**Task details**
Print nothing but the lines below starting at the line that holds "right elbow: (201, 386)" and ending at the line that holds "right elbow: (352, 415)", including both, each exactly as written.

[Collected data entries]

/---

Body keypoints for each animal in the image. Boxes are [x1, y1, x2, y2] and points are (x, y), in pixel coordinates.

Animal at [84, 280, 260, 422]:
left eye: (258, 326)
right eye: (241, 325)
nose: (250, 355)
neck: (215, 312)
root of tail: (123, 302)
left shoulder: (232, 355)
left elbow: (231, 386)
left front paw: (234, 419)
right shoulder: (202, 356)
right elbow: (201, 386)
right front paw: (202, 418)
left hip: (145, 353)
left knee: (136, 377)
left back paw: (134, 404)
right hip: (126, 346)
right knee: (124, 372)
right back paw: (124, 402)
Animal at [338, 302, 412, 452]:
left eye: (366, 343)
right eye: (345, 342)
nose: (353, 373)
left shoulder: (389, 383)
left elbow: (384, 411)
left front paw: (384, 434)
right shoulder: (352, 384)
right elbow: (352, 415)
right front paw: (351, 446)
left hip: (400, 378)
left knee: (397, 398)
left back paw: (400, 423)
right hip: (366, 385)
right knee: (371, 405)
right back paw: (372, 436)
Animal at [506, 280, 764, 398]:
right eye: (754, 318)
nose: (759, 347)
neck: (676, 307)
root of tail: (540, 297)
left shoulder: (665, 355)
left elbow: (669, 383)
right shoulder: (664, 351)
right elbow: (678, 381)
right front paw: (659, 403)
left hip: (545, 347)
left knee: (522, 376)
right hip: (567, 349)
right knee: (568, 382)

\---
/---

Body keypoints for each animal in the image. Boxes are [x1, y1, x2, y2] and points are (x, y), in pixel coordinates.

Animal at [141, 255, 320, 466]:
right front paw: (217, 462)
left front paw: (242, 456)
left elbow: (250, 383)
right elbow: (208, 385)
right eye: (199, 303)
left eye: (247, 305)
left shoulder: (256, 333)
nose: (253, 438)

\---

**Solved exercise**
right elbow: (201, 386)
right front paw: (202, 418)
left hip: (145, 353)
left knee: (136, 377)
left back paw: (134, 404)
right hip: (126, 346)
right knee: (124, 372)
right back paw: (124, 402)
Animal at [338, 302, 412, 452]:
left eye: (366, 343)
right eye: (345, 342)
nose: (353, 373)
left shoulder: (389, 383)
left elbow: (384, 411)
left front paw: (384, 434)
right shoulder: (352, 384)
right elbow: (352, 415)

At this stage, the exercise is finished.